I reserve a special class of my loathing for the spoiled bitch. I'm sure you know what I'm talking about. "Daddy's Little Princess," on a BMW driven by a blond 17-year old future ex-wife of some as-yet-not-out-of-grad-school future CEO. "Spoiled rotten, I deserve the best." Wow...nice ego there. Great example of the "it's all about me" generation.

I just love feeling superior to strangers. Don't you?

Thursday, February 24, 2005

Free Stanley!
With the demise of the NHL season, a movement is underway to free the Stanley Cup. The Stanley Cup was originally intended to be an award for the best hockey team in Canada. I support the Free Stanley movement....lets have a Stanley Cup playoff even without the NHL. Besides, it'll give me a chance to break out my Manitoba Moose sweatshirt.

Tuesday, February 22, 2005

The sound of Cameroon
Once again I turn to music to get me through my day. Today I'm favoring Henri Dikongue, a singer/songwriter/guitarist from Cameroon (now based in France) who is just glorious. His warm, breezy, easygoing style is perfect for days when my brain doesn't want to work.

I don't know whether it's lack of sleep or this headache that won't go away, but I just can't seem to concentrate today. It's like an episode of "Short Attention Span Theatre." I try to do something and after 5 minutes I'm distracted away after something else. And above all is this driving, nagging urge to have a conversation. I'd give my shoes to have someone to talk to right now. Not that my shoes are worth anything, but you get the idea.

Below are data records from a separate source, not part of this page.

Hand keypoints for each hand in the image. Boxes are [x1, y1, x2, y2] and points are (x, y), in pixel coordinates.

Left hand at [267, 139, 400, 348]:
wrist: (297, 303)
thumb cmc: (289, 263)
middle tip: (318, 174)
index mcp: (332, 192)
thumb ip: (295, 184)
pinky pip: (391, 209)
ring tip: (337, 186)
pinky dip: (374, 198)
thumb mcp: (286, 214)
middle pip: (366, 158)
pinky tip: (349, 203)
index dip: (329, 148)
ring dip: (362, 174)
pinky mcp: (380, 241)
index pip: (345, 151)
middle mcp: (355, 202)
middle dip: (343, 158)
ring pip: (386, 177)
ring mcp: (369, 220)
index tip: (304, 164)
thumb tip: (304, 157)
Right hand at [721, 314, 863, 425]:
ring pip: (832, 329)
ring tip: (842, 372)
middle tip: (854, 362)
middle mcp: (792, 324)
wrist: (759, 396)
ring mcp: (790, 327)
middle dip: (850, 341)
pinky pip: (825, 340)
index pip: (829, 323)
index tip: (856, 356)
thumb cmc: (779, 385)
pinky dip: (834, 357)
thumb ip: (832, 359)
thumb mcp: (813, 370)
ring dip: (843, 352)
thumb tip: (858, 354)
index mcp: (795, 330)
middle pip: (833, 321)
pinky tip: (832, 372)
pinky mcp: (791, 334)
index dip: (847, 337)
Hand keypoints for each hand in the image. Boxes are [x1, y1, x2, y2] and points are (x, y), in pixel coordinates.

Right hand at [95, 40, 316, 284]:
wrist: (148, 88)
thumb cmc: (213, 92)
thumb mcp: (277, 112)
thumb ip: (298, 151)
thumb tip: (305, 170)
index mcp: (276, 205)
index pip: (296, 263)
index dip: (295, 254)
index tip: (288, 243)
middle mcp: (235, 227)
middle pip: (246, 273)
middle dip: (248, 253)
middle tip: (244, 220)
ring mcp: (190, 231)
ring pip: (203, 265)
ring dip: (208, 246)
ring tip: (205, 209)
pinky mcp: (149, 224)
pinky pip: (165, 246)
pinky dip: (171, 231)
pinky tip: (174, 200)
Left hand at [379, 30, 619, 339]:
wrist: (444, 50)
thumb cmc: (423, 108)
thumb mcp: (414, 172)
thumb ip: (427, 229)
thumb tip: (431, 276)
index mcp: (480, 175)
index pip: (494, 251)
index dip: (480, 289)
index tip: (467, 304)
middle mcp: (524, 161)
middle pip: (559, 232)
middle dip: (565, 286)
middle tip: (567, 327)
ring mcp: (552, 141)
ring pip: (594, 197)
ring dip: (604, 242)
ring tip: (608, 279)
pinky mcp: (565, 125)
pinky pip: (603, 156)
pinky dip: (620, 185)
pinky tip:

But once again it's a sea of closed doors out there. Luckily I have Henri Dikongue to at least bring beautiful sounds into this otherwise silent world.

So here I am distracted into uselessness and bored into submission. Is this any way to make a living?

Monday, February 21, 2005

Why is it...?
That commercials are always so much louder than the show you're watching? That there are people who can manage to drive for miles on the freeway with their turn signal on? That yellow rain slickers are only worn by children? That commercial radio stations get away with playing the same pablum as every other commercial radio station? That high tech offices typically have dozens of unwanted keyboards laying around, but you can bleed to death looking for a band-aid? That people are willing to embarass themselves in front of millions of people for the sake of being on TV? That milllions of people will watch idiots embarassing themselves rather than read a book? That people still feel the need to explain on their answering machines that they're "not home right now, please leave a message after the tone?" That the people who scream the loudest about "Christian values," are the least charitable, least accepting people in the world? That the word "party" gets used more as a verb than as a noun? That people actually care what kind of exercises Jennifer Aniston does? That Bush won the elction....any election? That men are always surprised when a woman actually knows something about sports? That more people have heard of Homer Simpson than have read Homer the poet? That Gwenyth Paltrow has a career? That people can get paid $5 million a year for playing a game, but cops and teachers can't afford to buy a house? That the damned mockingbird outside my window wakes me up at 6:30 every weekend, but doesn't sing a note during the week? That the asnwer to "paper or plastic" still confuses me? That I should pay extra for shoes that hurt my feet than for shoes I can walk in? That Hawaii is always too far away? That people feel the need to be reachable at every minute of every day? That people would rather send an e-mail than walk down the hallway for a face-to-face conversation? That pot stickers can cure everything? That old people in love always make me smile? That there are so few news stories that make me feel hopeful?
Just do it!
No, I don't mean go out and be a Nike ad. I mean just do your damned job.

What is it with people who are so concerned about keeping their job that they don't actually do their job? Why are people so afraid to say "that's a bad idea?" Why is making your boss happy more important than doing what's right?

Oh yes, and can I just say how sick I am of people who want to be seen as "different" and "edgy" who manifest their individuality by continually saying "yes boss, you're brilliant. I'm brilliant too!"